* **SELECTED PASSAGE**

You can use this command-line mode to integrate Tika with non-Java environments, such as shell scripts or other scripting languages. For example, it’s easy to use Tika as a part of a Unix pipeline either directly on the command line, or as part of a more complex script. In the following example, a document is printed to Unix standard output (via cat), then piped into a call to Tika (the java -jar.. command), and then specific text is identified in the extracted text output using the Unix grep command:

cat document.doc | java -jar tika-app-1.0.jar | grep some-text

Save Some Typing If you’re using the bash shell on a Unix-like computer, you can avoid some extra typing by defining the following alias: alias tika="java -jar /path/to/tika-app-1.0.jar". Then you can run the Tika application by typing just tika on the command line. The syntax of the alias command may differ slightly if you use another shell such as tcsh. See the relevant man page for details.

* **DATASET ROWS**
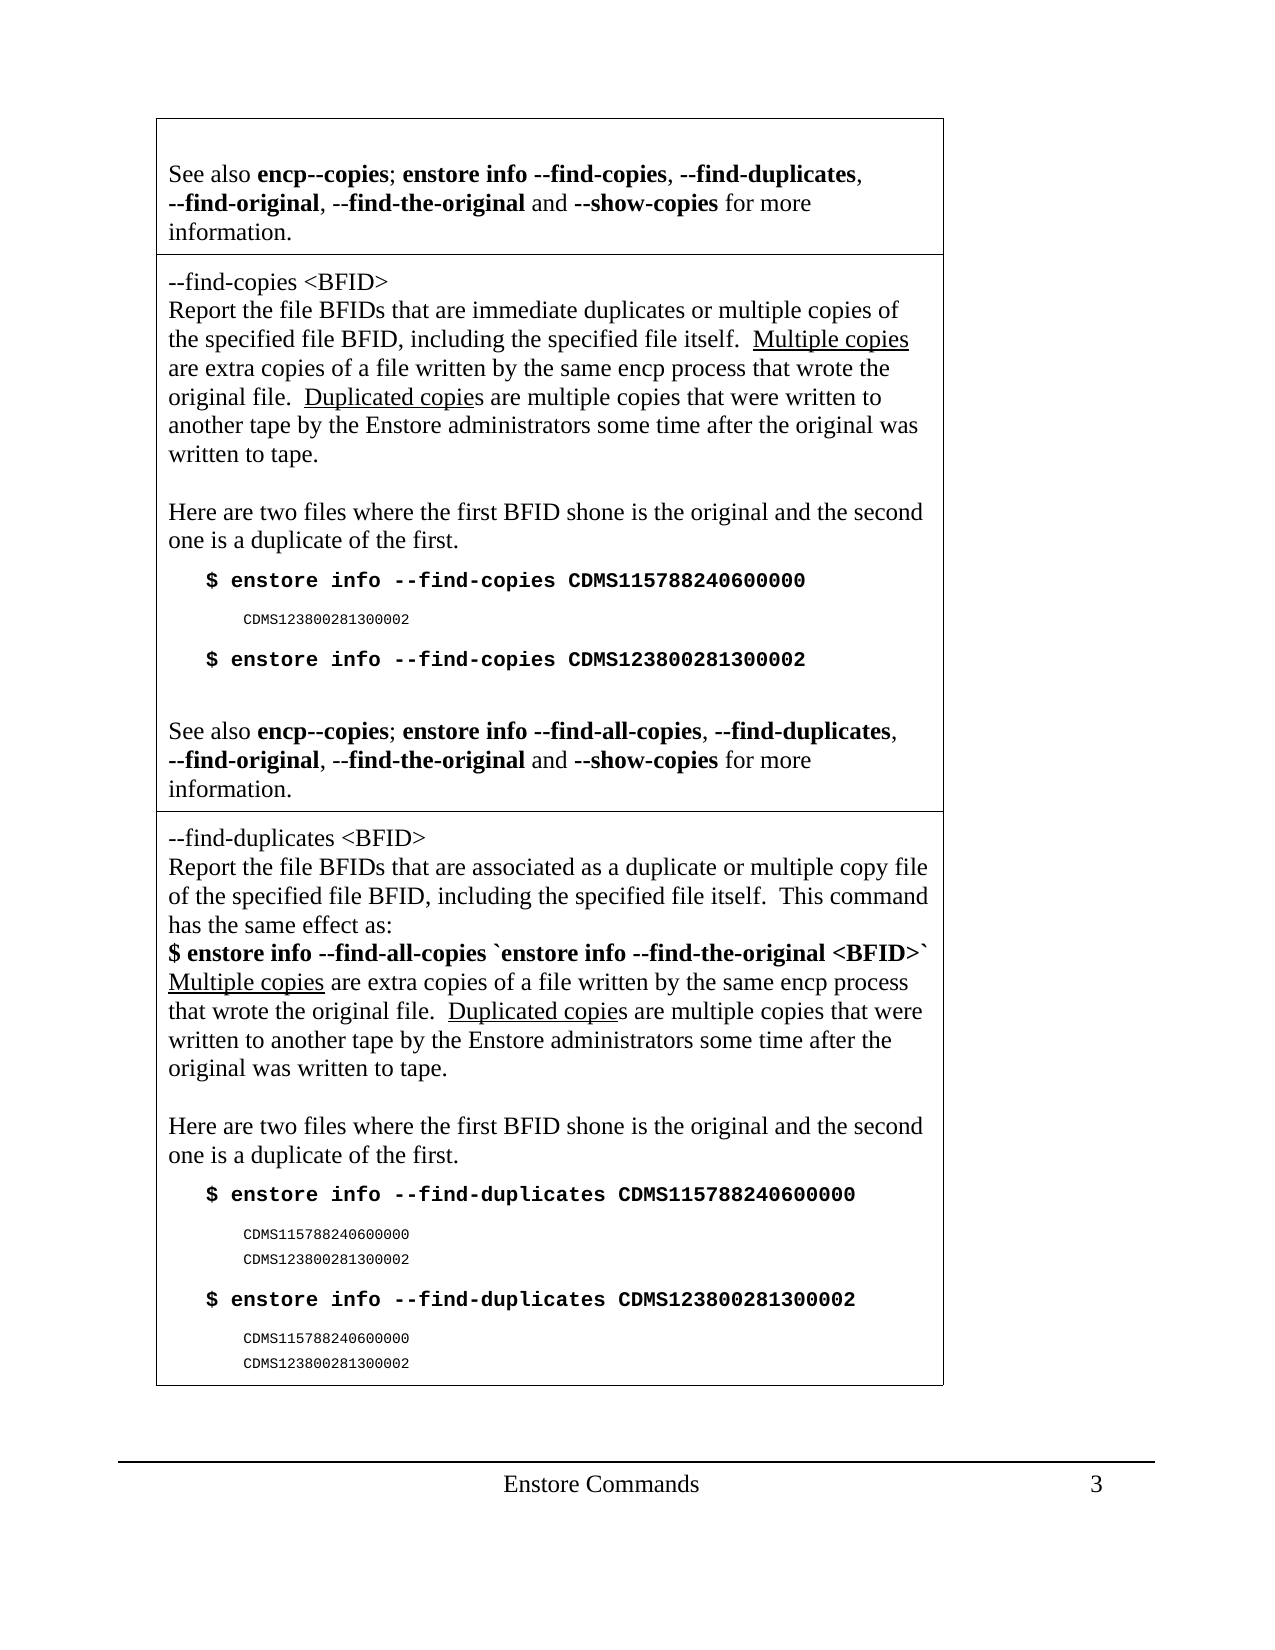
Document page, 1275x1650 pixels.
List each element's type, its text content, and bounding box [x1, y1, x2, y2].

table_cell See also encp‑‑copies; enstore info ‑‑find‑copies, ‑‑find‑duplicates, ‑‑find‑original, ‑‑find‑the‑original and ‑‑show‑copies for more information. [157, 119, 943, 254]
table_cell --find-duplicates <BFID> Report the file BFIDs that are associated as a duplicate or multiple copy file of the specified file BFID, including the specified file itself. This command has the same effect as: $ enstore info ‑‑find‑all‑copies `enstore info ‑‑find‑the‑original <BFID>` Multiple copies are extra copies of a file written by the same encp process that wrote the original file. Duplicated copies are multiple copies that were written to another tape by the Enstore administrators some time after the original was written to tape. Here are two files where the first BFID shone is the original and the second one is a duplicate of the first. $ enstore info --find-duplicates CDMS115788240600000 CDMS115788240600000 CDMS123800281300002 $ enstore info --find-duplicates CDMS123800281300002 CDMS115788240600000 CDMS123800281300002 [157, 812, 943, 1385]
table_cell --find-copies <BFID> Report the file BFIDs that are immediate duplicates or multiple copies of the specified file BFID, including the specified file itself. Multiple copies are extra copies of a file written by the same encp process that wrote the original file. Duplicated copies are multiple copies that were written to another tape by the Enstore administrators some time after the original was written to tape. Here are two files where the first BFID shone is the original and the second one is a duplicate of the first. $ enstore info --find-copies CDMS115788240600000 CDMS123800281300002 $ enstore info --find-copies CDMS123800281300002 See also encp‑‑copies; enstore info ‑‑find‑all‑copies, ‑‑find‑duplicates, ‑‑find‑original, ‑‑find‑the‑original and ‑‑show-copies for more information. [157, 255, 943, 811]
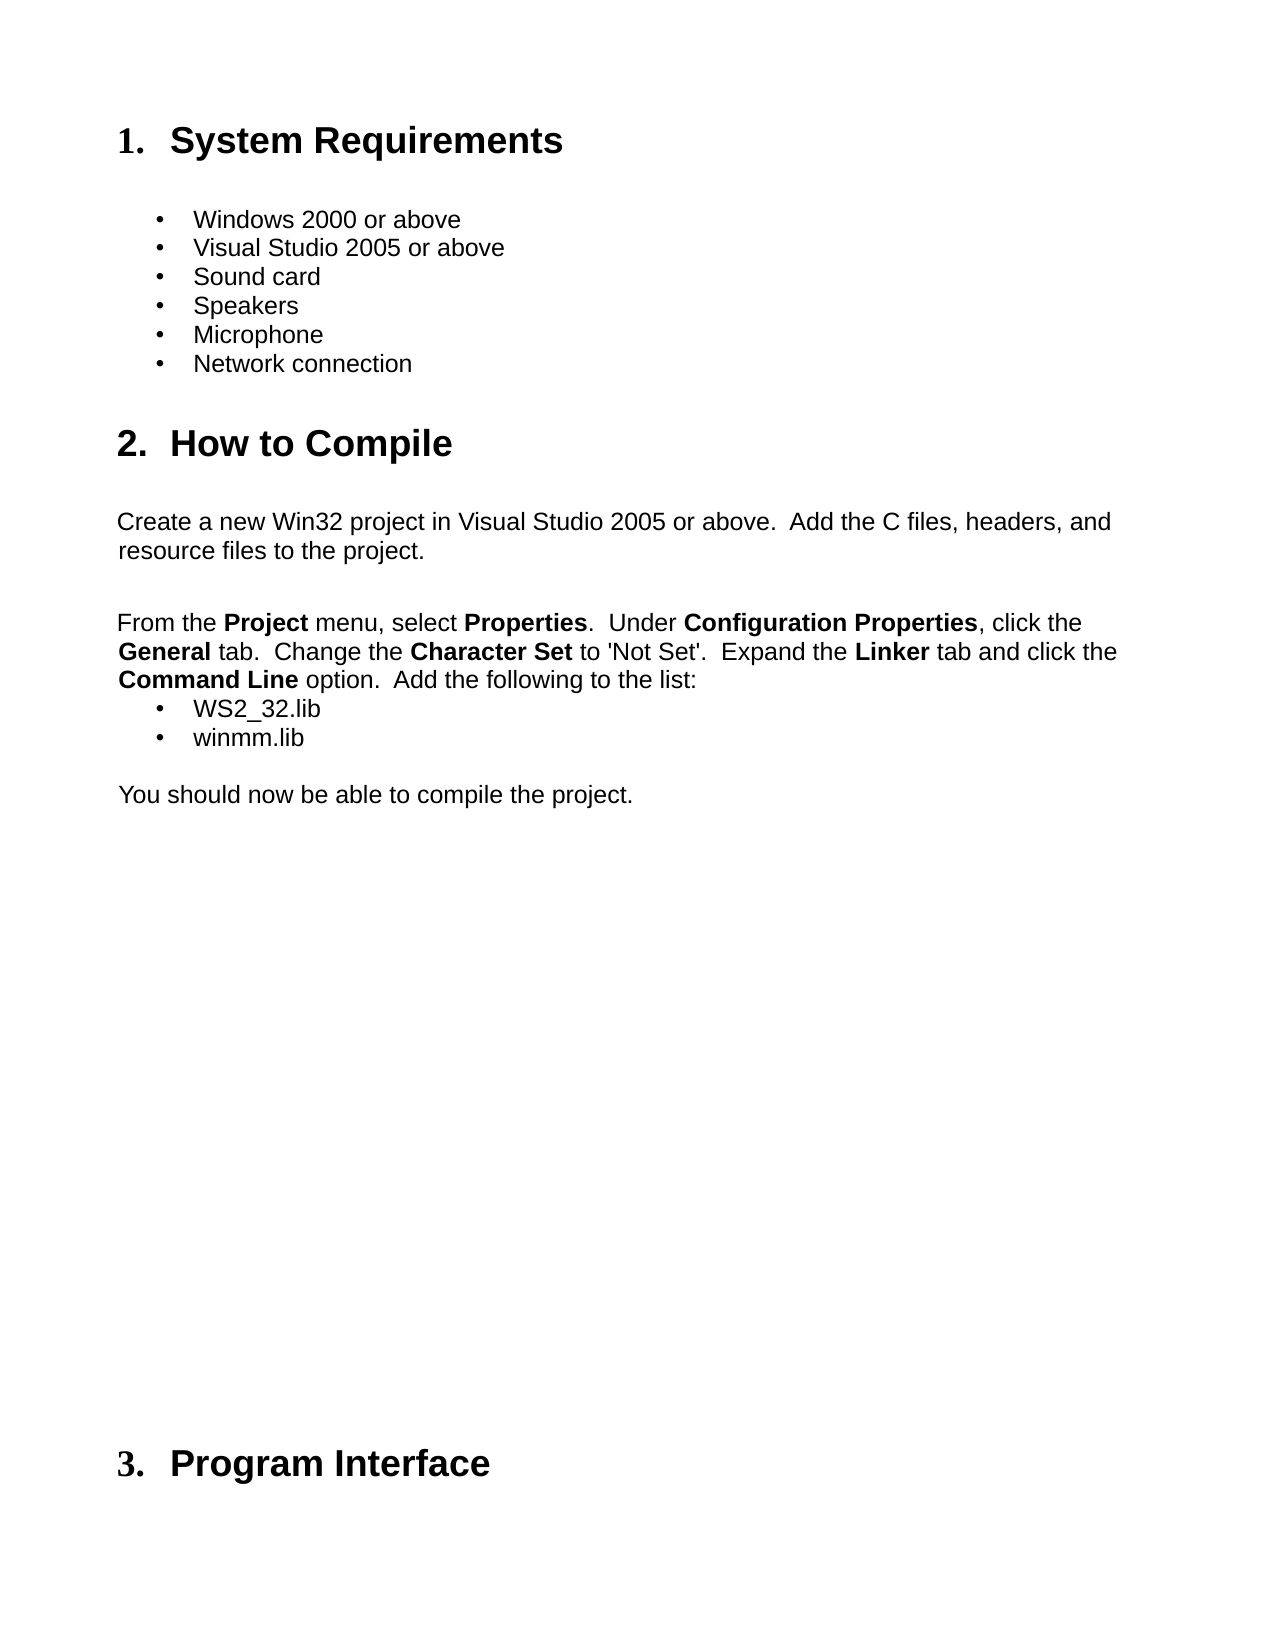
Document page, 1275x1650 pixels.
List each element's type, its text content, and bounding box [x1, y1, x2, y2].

list Program Interface [117, 1442, 1157, 1485]
list Visual Studio 2005 or above [156, 233, 1157, 262]
list System Requirements [117, 118, 1157, 161]
list Microphone [156, 320, 1157, 349]
list Windows 2000 or above [156, 204, 1157, 233]
text From the Project menu, select Properties. Under Configuration Properties, click the General tab. Change the Character Set to 'Not Set'. Expand the Linker tab and click the Command Line option. Add the following to the list: [117, 608, 1157, 694]
list How to Compile [117, 421, 1157, 464]
list WS2_32.lib [156, 694, 1157, 723]
list winmm.lib [156, 723, 1157, 752]
list Speakers [156, 291, 1157, 320]
text Create a new Win32 project in Visual Studio 2005 or above. Add the C files, headers, and resource files to the project. [117, 507, 1157, 564]
list Network connection [156, 349, 1157, 378]
list Sound card [156, 262, 1157, 291]
text You should now be able to compile the project. [118, 780, 1157, 809]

* **YOUR GOAL**
Write out the passage on running Tika from the command line word for word, between "cat document.doc |" and "page for details.", inclusive.

* **WORKED ANSWER**
cat document.doc | java -jar tika-app-1.0.jar | grep some-text

Save Some Typing If you’re using the bash shell on a Unix-like computer, you can avoid some extra typing by defining the following alias: alias tika="java -jar /path/to/tika-app-1.0.jar". Then you can run the Tika application by typing just tika on the command line. The syntax of the alias command may differ slightly if you use another shell such as tcsh. See the relevant man page for details.